L’incompétence de l’administration
"Artisan indépendant, j’ai reçu un PV pour excès de vitesse que j’ai réglé en toute bonne foi immédiatement. À mon plus grand étonnement, j’ai reçu ensuite un second PV pour non-dénonciation de conducteur. Après une première contestation rejetée par l’administration, j’ai décidé de payer aussi cette amende pour sortir de l’engrenage infernal qui me menaçait d’une amende finale de 1 875 euros ! Compte tenu de la faiblesse de mon revenu d’activité, le PV de 450 euros représente deux semaines de revenus." L’artisan aurait ainsi dû se dénoncer lui-même, malgré l’ineptie d’une telle démarche (voir encadré ci-dessous). Comment ? Aucune indication n’est fournie. "Les conducteurs ne comprennent pas qu'il faut s'auto-désigner puisque ce n'est pas écrit", explique Nathalie Troussart, secrétaire générale de la Ligue de défense des conducteurs (LDC). De plus, dans l'avis d'infraction reçu, il y a trois cas de contestations possibles, mais rien sur ce cas précis. "L'Agence nationale de traitement automatisé des infractions (Antai) nous dit qu'il faut qu'ils disent qu'ils ne sont pas conducteurs alors qu'ils sont conducteurs. Ce n'est écrit nulle part. Ils ne se dénoncent donc pas." L’agence leur envoie ainsi une deuxième amende. Double peine.
Réactions des « pigeons »
La LDC a vite croulé sous les témoignages. "Nous avons reçu énormément d’appels, par vagues correspondant aux traitements groupés de l’Antai", observe Nathalie Troussart, qui soulève une énième anormalité : "L'Antai a même appliqué ce dispositif à des infractions d'avant 2017". La LDC est montée au créneau. "Nous avons énormément communiqué. Nous avons demandé à ce que le document soit refait, qu'une case de contestation adéquate puisse être clairement cochée ; nous avons demandé la diminution des amendes, ainsi que l'intégration du droit à l'erreur dans l'article L 121-6. En effet, les conducteurs sont de bonne foi puisqu'ils payent la première amende !" Fin 2017, la Ligue de défense des conducteurs a demandé à tous ses sympathisants (qui sont 1,4 million) de saisir le Défenseur des droits.

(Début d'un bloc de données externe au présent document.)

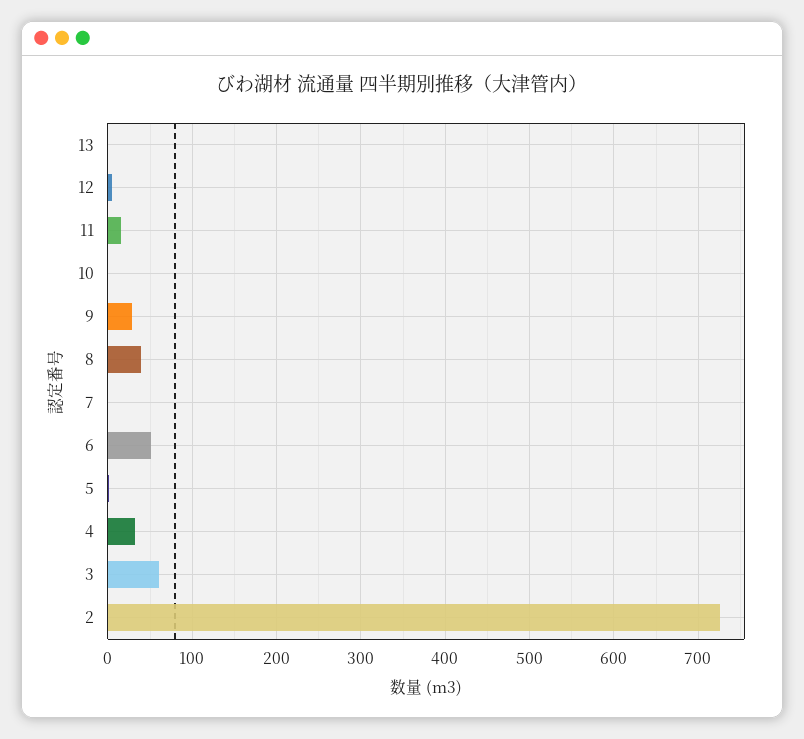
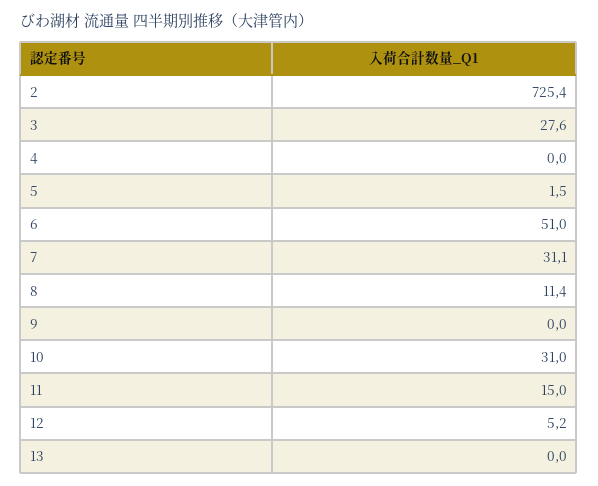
  {
    "13": 0,
    "12": 5.2,
    "11": 15,
-   "10": 0,
+   "10": 31,
-   "9": 30,
+   "9": 0,
-   "8": 40,
+   "8": 11.4,
-   "7": 0,
+   "7": 31.1,
    "6": 51,
    "5": 1.5,
-   "4": 30,
+   "4": 0,
-   "3": 60,
+   "3": 27.6,
    "2": 725.4
  }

Sursaut de l’administration
Face à la recrudescence exceptionnelle des réclamations, le Défenseur des droits a publié une décision en novembre 2017 (n° 2017-328) formulant le même constat que la LDC et produisant des recommandations à l’attention du Gouvernement pour rendre les documents plus compréhensibles. "À la suite d'une rencontre des services du Défenseur des droits avec la délégation interministérielle à la sécurité routière du ministère de l'Intérieur, et après accord de la Direction des affaires criminelles et des grâces du ministère de la Justice, les recommandations du Défenseur des droits ont été majoritairement suivies et les avis de contravention ont été modifiés. Une nouvelle mise en production a été programmée la semaine 51 de l'année 2017 [semaine du lundi 18 décembre, ndlr]", nous a indiqué le service presse de l'institution.
On pourrait croire que le récent vote du Droit à l’erreur (par les députés le 23 janvier 2018) serait une avancée. "J’ai participé à la rédaction d’un amendement spécifique sur le sujet, il a été rejeté", nous confie Maître Josseaume, avocat de la LDC. Après "incompétence" un nouveau mot nous vient à l’esprit : "incohérence".
Personne morale ou personne physique : le coup de gueule
Rémy Josseaume, avocat, docteur en droit et spécialiste en droit routier.
"La loi fait peser sur le représentant légal d’une personne morale une obligation qui consiste à identifier le conducteur au moment de l’infraction. Il y a là une assimilation grossière, comme si une entité économique était nécessairement une personne morale. C’est faux ! C’est scandaleux que l’administration assimile un professionnel libéral ou une entreprise individuelle à une personne morale. C’est faire appliquer un texte à des gens qui ne sont pas visés par le texte. Les tribunaux diront que ces gens-là ne sont pas concernés. Une personne morale a un patrimoine, une personnalité juridique distincte de ceux qui la composent. C’est le b.a.-ba du droit des sociétés/droit commercial. L’administration est incompétente."